Илларион продолжал смотреть на Адриана молча, но губы его искривились улыбкой.

— Я писал о Церкви, — продолжал в запале Книжник, — пытался рассказать об Истине, но куда прийти людям, если они расслышат меня? В эту церковь? Это же катастрофа. И ещё… Я хочу покаяться в том, о чём не сказал на исповеди. Но я просто понял, что сказать об этом в церкви не смогу…

Илларион не стал обвинять Книжника в недоверии духовнику и по-прежнему молча слушал.

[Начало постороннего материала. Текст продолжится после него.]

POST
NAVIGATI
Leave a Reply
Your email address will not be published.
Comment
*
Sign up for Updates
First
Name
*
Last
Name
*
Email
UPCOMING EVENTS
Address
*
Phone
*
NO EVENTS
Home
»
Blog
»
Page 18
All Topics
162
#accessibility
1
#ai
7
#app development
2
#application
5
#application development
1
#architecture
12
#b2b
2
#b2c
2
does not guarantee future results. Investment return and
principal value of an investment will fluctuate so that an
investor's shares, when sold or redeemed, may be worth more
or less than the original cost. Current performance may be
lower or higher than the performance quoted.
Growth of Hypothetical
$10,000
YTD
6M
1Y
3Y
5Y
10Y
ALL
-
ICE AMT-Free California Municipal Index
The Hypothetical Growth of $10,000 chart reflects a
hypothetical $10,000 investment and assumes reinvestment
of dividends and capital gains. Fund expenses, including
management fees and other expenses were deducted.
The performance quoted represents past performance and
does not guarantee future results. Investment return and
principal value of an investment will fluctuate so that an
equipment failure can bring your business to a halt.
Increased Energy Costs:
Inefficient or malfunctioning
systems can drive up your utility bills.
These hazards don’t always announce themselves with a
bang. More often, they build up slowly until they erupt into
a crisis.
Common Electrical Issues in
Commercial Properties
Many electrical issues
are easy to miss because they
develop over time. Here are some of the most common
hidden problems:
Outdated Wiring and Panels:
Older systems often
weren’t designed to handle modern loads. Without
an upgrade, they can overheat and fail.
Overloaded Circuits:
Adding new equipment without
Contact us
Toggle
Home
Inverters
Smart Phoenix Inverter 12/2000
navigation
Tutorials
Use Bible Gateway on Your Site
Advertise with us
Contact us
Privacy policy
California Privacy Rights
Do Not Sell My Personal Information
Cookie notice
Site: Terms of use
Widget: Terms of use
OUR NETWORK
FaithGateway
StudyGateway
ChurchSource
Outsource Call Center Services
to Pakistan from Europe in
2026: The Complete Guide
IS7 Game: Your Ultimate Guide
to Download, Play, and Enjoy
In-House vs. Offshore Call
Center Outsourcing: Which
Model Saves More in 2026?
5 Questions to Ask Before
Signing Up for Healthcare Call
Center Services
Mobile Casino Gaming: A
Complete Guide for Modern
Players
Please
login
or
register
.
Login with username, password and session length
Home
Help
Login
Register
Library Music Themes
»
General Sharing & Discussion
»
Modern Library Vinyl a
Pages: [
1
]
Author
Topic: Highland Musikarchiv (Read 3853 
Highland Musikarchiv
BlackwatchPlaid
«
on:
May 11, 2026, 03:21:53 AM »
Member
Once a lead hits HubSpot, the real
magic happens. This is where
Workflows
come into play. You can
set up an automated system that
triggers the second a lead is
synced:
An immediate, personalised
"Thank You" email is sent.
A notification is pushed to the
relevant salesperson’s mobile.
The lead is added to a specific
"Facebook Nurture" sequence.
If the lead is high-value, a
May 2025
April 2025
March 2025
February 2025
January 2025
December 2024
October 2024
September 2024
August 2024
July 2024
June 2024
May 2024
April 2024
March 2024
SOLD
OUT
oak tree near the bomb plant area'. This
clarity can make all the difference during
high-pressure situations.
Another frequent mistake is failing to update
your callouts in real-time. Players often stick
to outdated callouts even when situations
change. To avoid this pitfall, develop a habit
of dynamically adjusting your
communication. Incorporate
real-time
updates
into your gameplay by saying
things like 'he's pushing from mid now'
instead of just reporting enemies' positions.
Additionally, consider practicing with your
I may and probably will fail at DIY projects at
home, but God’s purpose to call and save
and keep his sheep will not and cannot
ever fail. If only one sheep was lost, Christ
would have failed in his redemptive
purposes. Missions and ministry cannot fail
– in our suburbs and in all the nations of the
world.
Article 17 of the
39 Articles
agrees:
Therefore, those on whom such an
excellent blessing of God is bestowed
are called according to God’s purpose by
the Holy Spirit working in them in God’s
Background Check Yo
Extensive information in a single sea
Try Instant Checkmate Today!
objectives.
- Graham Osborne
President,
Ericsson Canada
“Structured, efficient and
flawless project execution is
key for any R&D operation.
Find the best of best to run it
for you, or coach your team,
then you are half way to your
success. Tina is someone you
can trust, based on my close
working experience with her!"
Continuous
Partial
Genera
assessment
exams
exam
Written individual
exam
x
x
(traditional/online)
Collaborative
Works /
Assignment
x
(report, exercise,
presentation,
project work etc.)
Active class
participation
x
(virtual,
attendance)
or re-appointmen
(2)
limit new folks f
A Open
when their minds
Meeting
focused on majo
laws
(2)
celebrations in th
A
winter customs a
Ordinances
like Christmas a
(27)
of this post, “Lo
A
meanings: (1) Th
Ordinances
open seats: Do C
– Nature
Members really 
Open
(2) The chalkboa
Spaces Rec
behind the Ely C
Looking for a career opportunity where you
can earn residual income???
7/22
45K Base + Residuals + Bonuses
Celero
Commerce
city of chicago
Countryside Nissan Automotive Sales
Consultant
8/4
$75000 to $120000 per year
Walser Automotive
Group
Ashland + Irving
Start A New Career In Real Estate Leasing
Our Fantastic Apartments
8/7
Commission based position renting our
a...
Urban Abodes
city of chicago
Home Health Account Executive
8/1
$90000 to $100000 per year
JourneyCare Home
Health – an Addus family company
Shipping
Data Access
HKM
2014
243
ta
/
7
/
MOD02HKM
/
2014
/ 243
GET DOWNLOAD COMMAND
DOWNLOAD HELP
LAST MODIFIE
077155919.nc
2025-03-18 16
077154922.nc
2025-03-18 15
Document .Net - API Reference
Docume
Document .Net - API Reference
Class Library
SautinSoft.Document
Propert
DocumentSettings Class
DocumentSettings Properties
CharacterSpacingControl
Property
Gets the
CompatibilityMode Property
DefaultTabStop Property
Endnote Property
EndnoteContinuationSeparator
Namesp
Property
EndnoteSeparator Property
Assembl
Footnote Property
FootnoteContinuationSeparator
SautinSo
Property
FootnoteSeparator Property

— Ты часто упрекал меня в том, я не пишу о православии. А ведь я пытался, я хотел быть не только адептом, но и апологетом своей церкви. Но ничего не выходило. Я не мог найти у нас ни одного человека, кроме тебя, чтобы сделать его героем романа. Я смотрел на прихожан — и морщился: я видел людей с искривлёнными лицами, нелепой безропотностью и сломанной волей, которые они почему-то звали смирением. Но почему моя церковь порождает таких людей? Смиренные мещане просят «Помилуй и подай!», при этом они просят, ни много ни мало, вечность! Зачем она им, когда они не знают, как убить день? Ничего не делающие, безвольные и никчёмные, это — люди моей церкви? Где у нас люди пламенного добра? Где люди апостольской силы духа? Все эти скандальные истории с деньгами, пуськами, нанопылью, часами патриарха, борьба за Исаакий, запоздалые реакции на критику, нечестные ответы на прямые вопросы, лицемерие, несоответствие дел словам, — откуда это взялось? Где подвижники и просветители?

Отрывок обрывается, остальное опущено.